From FID to Structure in 30 Minutes? Investigating the CASE Limiting Step

In yesterday's post I pointed you to an article that has become the most accessed article of all time in the Journal of Cheminformatics, co-authored by representatives of ACD/Labs.

This article is a very comprehensive outline of the different approaches, developments, and successes of the development of CASE (Computer-Assisted Structure Elucidation) systems . I hope you agree that this technology has come a very, very, very long way, to the point that there are many spectroscopists around the world using ACD/Structure Elucidator routinely to identify unknowns in thier labs whether they be natural products, impurities, degradants, metabolites, etc. 

Anna Codina from Pfizer is an example of just one of those users. She has been a long-time user of Structure Elucidator, and one of the very best in the world. She, along with her group, has really stretched the limits and applications of the software and has also been instrumental in the ongoing improvement of this software over the years. 

At SMASH 2009, Anna shared some of her most recent experiences with the software in a presentation entitled, "From FID to Structure in 30 minutes?" This presentation can be accessed here.

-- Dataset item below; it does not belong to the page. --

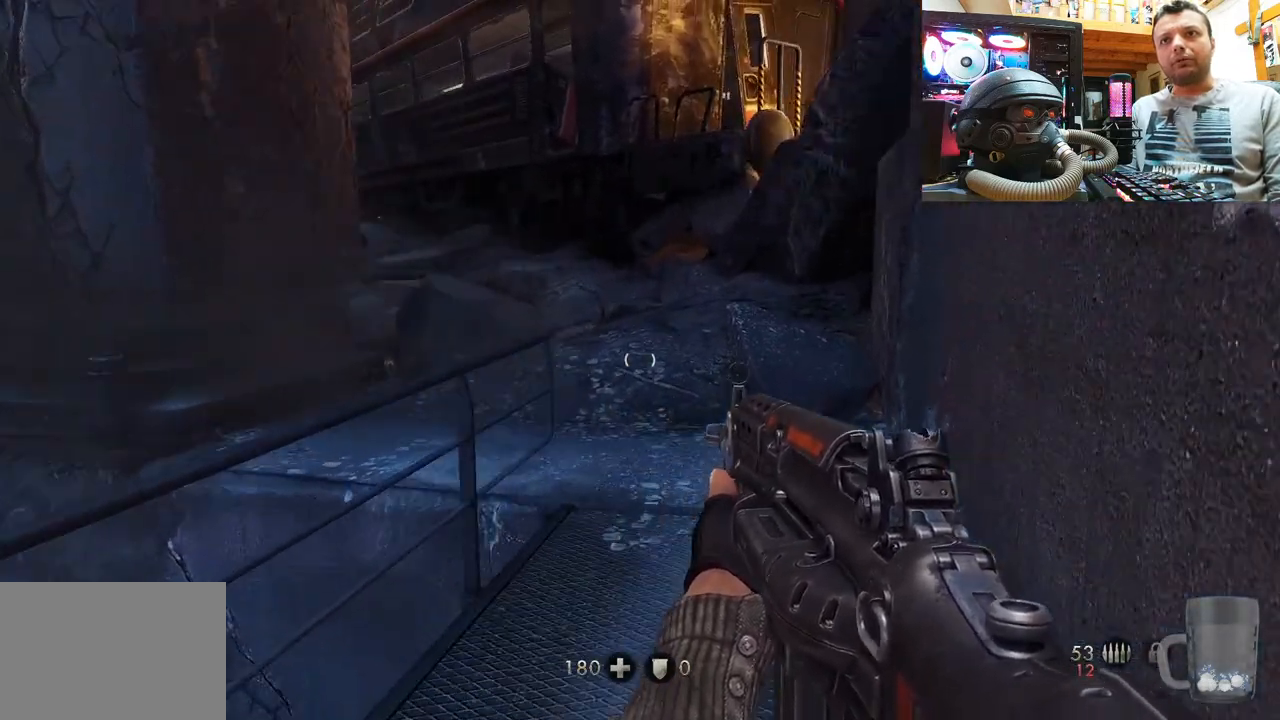
{"dt_ms": 500, "buttons": [], "left_stick": "up", "right_stick": "left", "events": [[150, "left_stick", "up"], [500, "right_stick", "left"]]}
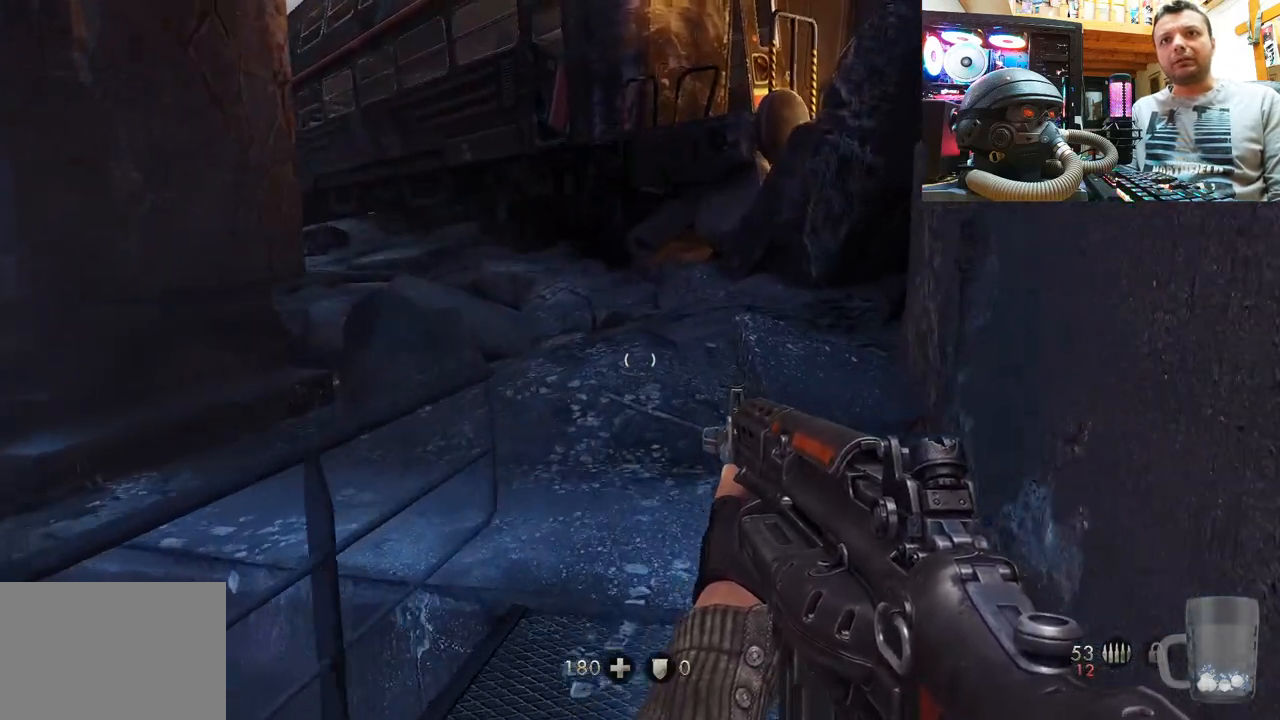
{"dt_ms": 500, "buttons": [], "left_stick": "up-right", "right_stick": "center", "events": [[117, "left_stick", "up-right"], [417, "right_stick", "center"]]}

For this presentation, she wanted to see whether it was possible to do a full elucidation starting from the raw data, all the way to the solution in less than 30 minutes. She was able to achieve this with several of her in-house Pfizer compounds, and then, for the purposes of this presentation reproduced these findings with compounds she could share in a pubic forum.

In this presentation she goes through 3 such examples.

The most interesting piece for me was her discussion regarding the CASE limiting step in slides 9 and 10.

In an ideal world, we would be talking about completely automated structure elucidation. Of course, we are not quite there yet, but it is still a dream, as Elyashberg et. al refer to it in the J. Chem. Inf. article.

In the meantime, the process generally involves some manually handling of the data. For this process the general principle applies, "Garbage IN- Garbage OUT"

So the quality of data as well as the peak picking of said data is crucial.

The peak picking of multiple spectra is what Anna was referring to as the CASE-limiting step. We have made tremendous strides over the years to simplify this process as much as possible (Check out the demonstration movie here). But the traditional argument seems to still apply for some:

Why would I spend so much time peak picking all my 2D spectra?

By the time I finish picking and grooming the data, I have already solved the structure, so what's the point?

I will try to address these questions in a different post, but in the meantime, what's Anna's answer?

NMR Workbook, and specifically the NMRSync technology that we developed and released late last year. Note, that NMR Workbook is included with ACD/Structure Elucidator.

Anna proclaims that thanks to NMR Workbook, there is no longer a CASE-limiting step. With syncrhonized peak picking which carries through peak picking applied in one spectrum, to all others associated with the sample, the time spent to prepare the data is drastically reduced and is more consistent with the natural workflow.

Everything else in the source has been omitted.